Makedonya'nın Balkanlar'ın tam ortasında olduğuna değinen Musa, bu
yüzden buraya küçük Balkan denebileceğini ifade etti. Makedonya'nın
küçük bir yer olduğunu, problemlerin ise çok büyük olduğunu
belirten Musa, ülkenin yaşadığı ana problemin ise siyasi ve dini
kimlik problemi olarak görüldüğünü kaydetti.
Makedonya’nın İslamiyet ile tanışma sürecini anlatan Doç. Dr. Musa
Musa, “Tarih kayıtlarına göre Makedonya’nın İslamiyet ile tanışma
süreci 8 ila 10’uncu yüzyıllarda başlamıştır. Bu süreç dört şekilde
gerçekleşmiştir. Birincisi, Akdeniz üzerinden ticaret amacıyla
gelen Müslümanlar, ikincisi, Anadolu yoluyla gelenler, üçüncüsü,
Kafkasya’dan gelenler, sonuncusu ise Endülüs’ten gelen
Müslümanlardır. Balkanlar'a gelip oraya yerleştirilmiş bazı aileler
ve gruplar mevcuttur. Bunlara baktığımızda başta Kumanlar, Sarı
Saltuklar, Türkler, Araplar ve Kürtler geliyor. Osmanlı devleti
içerisinde tamamen Müslüman olan ve Osmanlı devletine uyan bir
millet vardır. Onlar da Boşnaklar (Bogomiller)’dır. Aynı zamanda
Osmanlı içerisinde Arnavutlar da bulunmuştur. Osmanlı’nın
gelmesiyle balkanlara dini hoşgörü, dil hoşgörüsü, can güvenliği ve
ekonomik rahatlık gelmiştir. Osmanlı Devleti, Balkanlar’ı işgal
etmeyip kendi toprağına ilave etti ve kültürel, sanatsal eserler
bıraktı. İslam dini olmasaydı Balkanlar, Makedonya ve Arnavutluk
kalmaz hepsi Slavlaşırdı. Makedonya’da şu anda Müslümanları
dışlayıcı bir politika yürütülmektedir. Her tarafta camiler
yıkılıyor. Saat kulelerinin üstüne haçlar konuluyor, milli eğitim
tarafından medreselere izin verilmiyor.” diye konuştu.

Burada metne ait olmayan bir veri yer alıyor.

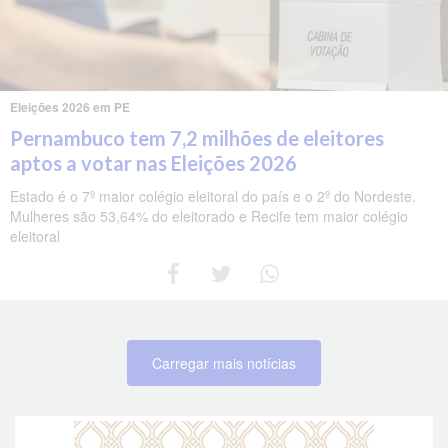
Eleições 2026 em PE
Pernambuco tem 7,2 milhões de eleitores
aptos a votar nas Eleições 2026
Estado é o 7º maior colégio eleitoral do país e o 2º do Nordeste.
Mulheres são 53,64% do eleitorado e Recife tem maior colégio
eleitoral
Carregar mais notícias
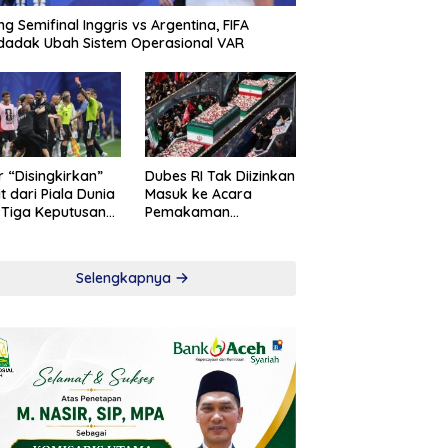
ng Semifinal Inggris vs Argentina, FIFA
adak Ubah Sistem Operasional VAR
r “Disingkirkan”
Dubes RI Tak Diizinkan
t dari Piala Dunia
Masuk ke Acara
 Tiga Keputusan
Pemakaman
roversial
Khamenei
Selengkapnya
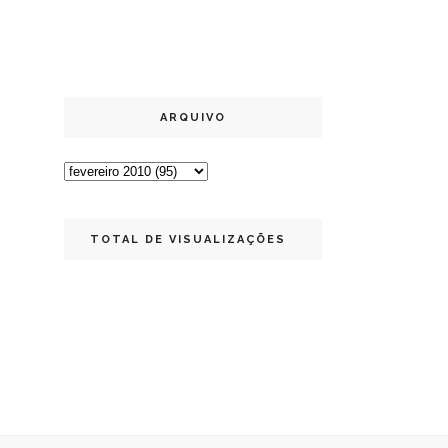
ARQUIVO
TOTAL DE VISUALIZAÇÕES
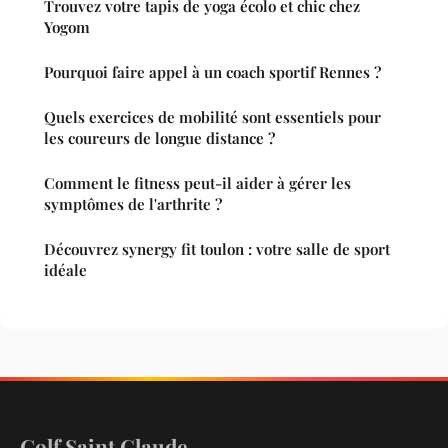
Trouvez votre tapis de yoga écolo et chic chez
Yogom
Pourquoi faire appel à un coach sportif Rennes ?
Quels exercices de mobilité sont essentiels pour
les coureurs de longue distance ?
Comment le fitness peut-il aider à gérer les
symptômes de l'arthrite ?
Découvrez synergy fit toulon : votre salle de sport
idéale
Golf Saint Claude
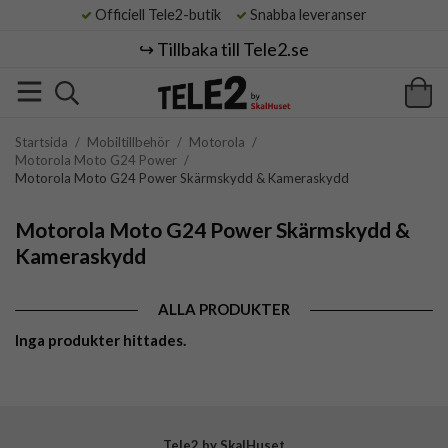
Officiell Tele2-butik
Snabba leveranser
↪️ Tillbaka till Tele2.se
Startsida
/
Mobiltillbehör
/
Motorola
/
Motorola Moto G24 Power
/
Motorola Moto G24 Power Skärmskydd & Kameraskydd
Motorola Moto G24 Power Skärmskydd &
Kameraskydd
ALLA PRODUKTER
Inga produkter hittades.
Tele2 by SkalHuset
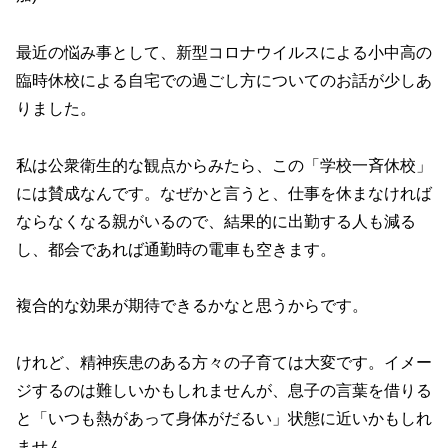
最近の悩み事として、新型コロナウイルスによる小中高の
臨時休校による自宅での過ごし方についてのお話が少しあ
りました。
私は公衆衛生的な観点からみたら、この「学校一斉休校」
には賛成なんです。なぜかと言うと、仕事を休まなければ
ならなくなる親がいるので、結果的に出勤する人も減る
し、都会であれば通勤時の電車も空きます。
複合的な効果が期待できるかなと思うからです。
けれど、精神疾患のある方々の子育ては大変です。イメー
ジするのは難しいかもしれませんが、息子の言葉を借りる
と「いつも熱があって身体がだるい」状態に近いかもしれ
ません。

Arnavutların, sosyal ve dini kimlikleri konusuna işaret eden Qani
Nesimi de Balkanlar'da Müslüman çoğunluğun şu an Arnavutların
elinde olduğunu vurguladı. Nesimi, "Diğer dinlere sahip olan
Arnavutlara öncülük edenler Müslüman Arnavutlardır. Makedonya’da,
Sırbistan’da, Karadağ’da yaşayan Arnavutların yüzde 95’i ve üzeri
genelde Müslümanlığı seçmişlerdir. Hem sosyal hem etnik
kimliklerinde Müslümanlık vardır. Arnavutlar, genelde milli ve dini
konularda ikilemde kalabiliyorlar. Özlem çektiklerinden kendi
vatanlarına böyle bir eksiklik yaşadıklarını düşünüyoruz. Dini
kimlik hem kültürün hem de sosyal hayatın bir parçasıdır.” diye
konuştu. Soru cevap kısmının ardından İlahiyat Fakültesi Dekanı
Prof. Dr. Hüseyin Peker tarafından Prof. Dr. Qani Nesimi ve Doç.
Dr. Musa Musa’ya hediyeler takdim edildi.